I support what the Government are doing in Lords amendments 40, 41 and 44 to 47, which relate to public bodies that can issue a public spaces protection order. That has particular resonance in my constituency, and I am glad that a number of friends—in the broadest sense—of the City of London corporation in another place were able to make some important changes. Numerous other bodies which operate open spaces under local Acts—such as the Wimbledon and Putney commons conservators, to name but two of them—will also benefit from what the Government are doing. The proposed new clause would enable bodies other than local authorities administering open spaces under byelaws to use public spaces protection orders. I believe this is particularly relevant to trustees or local conservators who operate under byelaws inferred by private Acts of Parliament, many of which go back not just many decades but some centuries. I hope the Minister agrees with that point.
The City of London corporation operates some of the most important open spaces in London and the south-east, including Epping forest and Hampstead heath. There are also important local authority parks. In Newham there is West Ham park and there is Queen’s park in the London borough of Brent. It was often under private Acts of Parliament, frequently through bequests of what were the curtilage of large mansion houses, that these local parks and amenities were founded, often back in the 18th and 19th centuries.

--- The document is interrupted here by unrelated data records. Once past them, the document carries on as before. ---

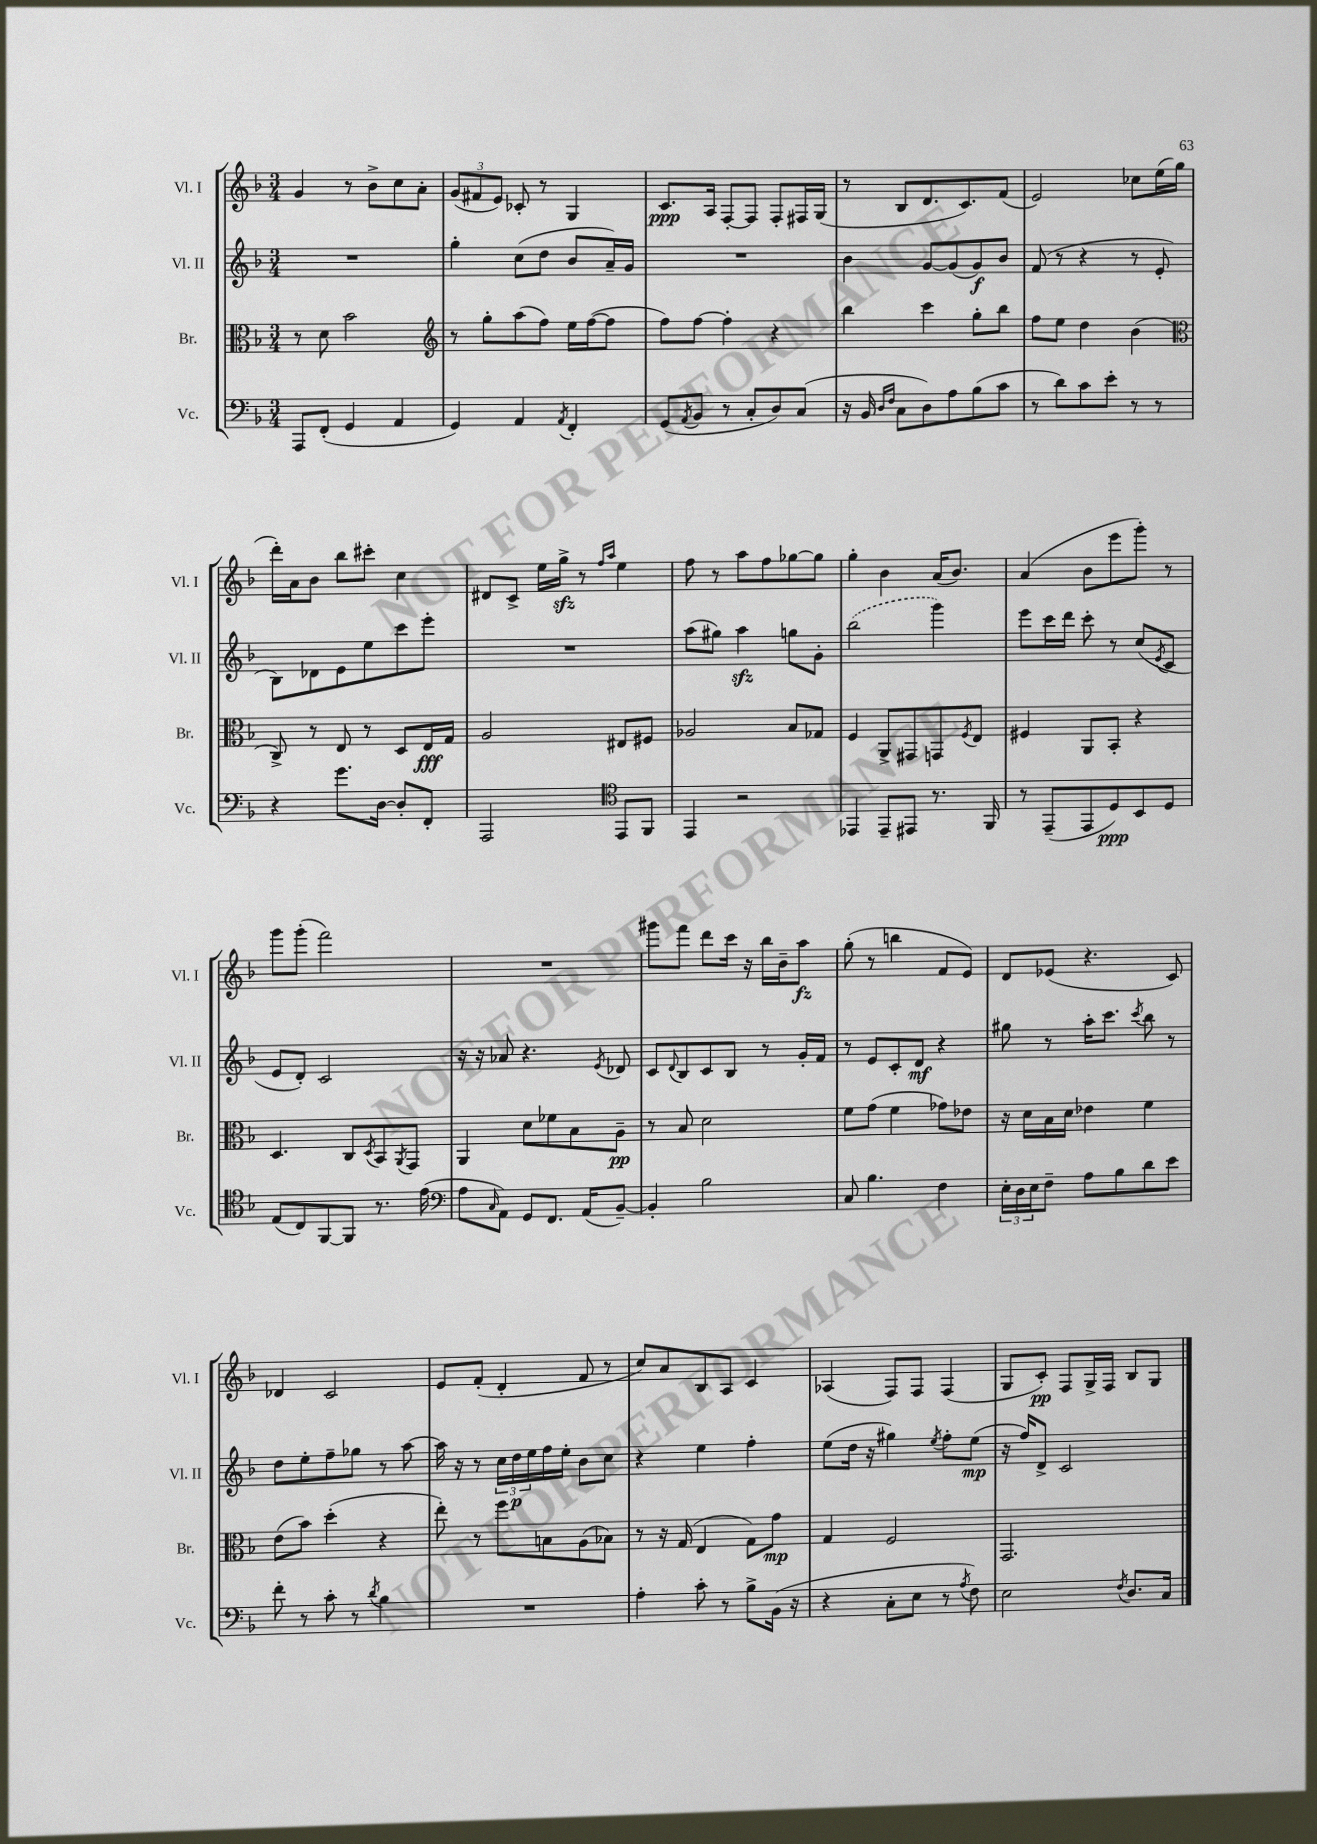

**kern	**kern	**kern	**kern
*staff4	*staff3	*staff2	*staff1
*clefF4	*clefC3	*clefG2	*clefG2
*k[b-]	*k[b-]	*k[b-]	*k[b-]
*M3/4	*M3/4	*M3/4	*M3/4
8AAA	8r	2.r	4g
(8FF'	8d	.	.
4GG	2b-	.	8r
.	.	.	8b-^
4AA	.	.	8cc
.	.	.	8a'
=	=	=	=
*	*clefG2	*	*
4GG)	8r	4gg'	(12g
.	.	.	12f#
.	8gg'	.	.
.	.	.	12e)
4AA	(8aa	(8cc	8c-'
.	8ff)	8dd	8r
8qAA	.	.	.
4FF'	16ee	8b-	4G
.	([16ff	.	.
.	8ff]	16a~)	.
.	.	16g	.
=	=	=	=
(8GG	8ff)	2.r	8.c
8qAA	.	.	.
8BB-	[8ff	.	.
.	.	.	16A
8r	4ff']	.	[8F'
8C'	.	.	8F]
8D)	4r	.	8F'
(8C	.	.	16F#
.	.	.	(16G
=	=	=	=
16r	4bb-	4b-	8r
16BB-	.	.	.
16qqD	.	.	.
16qqF	.	.	.
8C	.	.	8B-
8D)	4ccc	[8g	8.d
8A	.	(8g]	.
.	.	.	8.c)
(8B-	8gg'	8g)	.
8c	8bb-	8b-	(8f
=	=	=	=
8r	8ff	(8f	2e)
8d)	8ee	8r	.
8c	4dd	4r	.
8e'	.	.	.
8r	(4b-	8r	8cc-
8r	.	8e'	(16ee
.	.	.	16gg
=	=	=	=
*	*clefC3	*	*
4r	8C^)	8B-)	16ddd')
.	.	.	16a
.	8r	8d-	8b-
8.g	8E	8e	8bb-
.	8r	8ee	8ccc#'
[16D	.	.	.
8D']	8D	8ccc	4cc
8FF'	16E	8eee'	.
.	16G	.	.
=	=	=	=
2AAA	2A	2.r	8d#
.	.	.	8c^
.	.	.	16ee
.	.	.	16gg^
.	.	.	8r
*clefC4	*	*	*
.	.	.	16qqff
.	.	.	16qqaa
8EE	8E#	.	4ee
8FF	8F#	.	.
=	=	=	=
4EE	2A-	(8aa	8ff
.	.	8gg#)	8r
2r	.	4aa	8aa
.	.	.	8ff
.	8B-	8gg	[8gg-
.	8G-	8g'	8gg-]
=	=	=	=
4EE-	4F	(2bb-	4gg'
8EE-~	8AA^	.	4b-
8EE#	8GG#	.	.
8.r	8GG	4ggg)	(16a
.	.	.	8.b-)
.	8qF	.	.
.	8E	.	.
16FF	.	.	.
=	=	=	=
8r	4F#	8eee	(4a
(8EE~	.	16ccc	.
.	.	16ddd	.
8EE	8AA	8ccc'	8b-
8D)	8BB-'	8r	8eee
8BB-	4r	(8cc	8ggg')
.	.	8qe	.
8D	.	8c	8r
=	=	=	=
(8E	4.D	8e	8ggg
8C)	.	8d')	(8ggg'
[8FF	.	2c	2fff)
8FF]	8C	.	.
.	8qD	.	.
8.r	8BB-	.	.
.	8qAA	.	.
.	8GG	.	.
(16e	.	.	.
=	=	=	=
*clefF4	*	*	*
8A	4AA	16r	2.r
.	.	16r	.
16qqC	.	.	.
8AA)	.	8a-	.
8GG	8d	4.r	.
8.FF	8f-	.	.
.	8B-	.	.
(16AA	.	.	.
.	.	8qe	.
[8BB-~)	8A~	8d-	.
=	=	=	=
4BB-']	8r	8c	8ggg#
.	.	8qqd	.
.	8B-	8B-	8fff
2B-	2d	8c	8ddd
.	.	8B-	16ccc
.	.	.	16r
.	.	8r	16bb-
.	.	.	16b-~
.	.	16g'	8aa
.	.	16f	.
=	=	=	=
8C	8f	8r	(8gg'
4.B-	(8g	8e	8r
.	4f	8c'	4bb
.	.	8d	.
4F	8g-)	4r	8f
.	8e-	.	8e)
=	=	=	=
24E'	16r	8gg#	8d
24D	.	.	.
.	16d	.	.
24E	.	.	.
8F~	16B-	8r	(8e-
.	16d	.	.
8A	4e-	16aa'	4.r
.	.	8.ccc	.
8B-	.	.	.
.	.	8qccc	.
8d	4f	8bb-	.
8e	.	8r	8c)
=	=	=	=
8f'	(8e	8dd	4d-
8r	8b-)	8ee'	.
8c'	(4dd'	8ff~	2c
8r	.	8gg-	.
8qd	.	.	.
4B-	4r	8r	.
.	.	[8aa	.
=	=	=	=
2.r	8ee')	16aa]	8e
.	.	16r	.
.	8r	8r	(8f'
.	8ff	24cc	4d'
.	.	24dd	.
.	.	24ee	.
.	8B	16ff	.
.	.	16ee'	.
.	(8A	8b-	8f
.	8B-)	8cc	8r
=	=	=	=
4A'	8r	4r	8cc)
.	16r	.	8a
.	(16G	.	.
8c'	4E	4ee	8B-
8r	.	.	8A
8B-^	8G)	4ff'	4c
(16BB-	8g	.	.
16r	.	.	.
=	=	=	=
4r	4G	(8ee	(4A-
.	.	16dd	.
.	.	16r	.
8C'	2F	4gg#)	8F)
8E	.	.	8F
.	.	8qee	.
8r	.	8ff'	(4F
8qA	.	.	.
8F)	.	(8ee	.
=	=	=	=
2E	2.GG	16r	8G
.	.	16ff)	.
.	.	8d^	8c')
.	.	2c	8F
.	.	.	16G^
.	.	.	16F
8qF	.	.	.
8.D	.	.	8B-
.	.	.	8G
16C	.	.	.
==	==	==	==
*-	*-	*-	*-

Conservators have exactly the same issues as local authorities in terms of the public open spaces they administer, so it is sensible to include these places in order not to have duplication but to ensure there is not an opportunity for some of these powers to slip through the net. Conservators are not required to use the orders, and they can keep to the local byelaws if they so wish. If they do make an order, however, and the local authority for the area makes its own, the local authority’s order will take precedence. That is right.
These clauses are sensibly drafted. The powers of the City of London corporation would not in any way usurp those of the relevant local authority, but this does provide a belt-and-braces approach to ensure there is a proper focus on public order within those important open spaces.
I wish the Minister and Government well in getting this change into the Bill and I hope there will be no opposition from any corner of this House.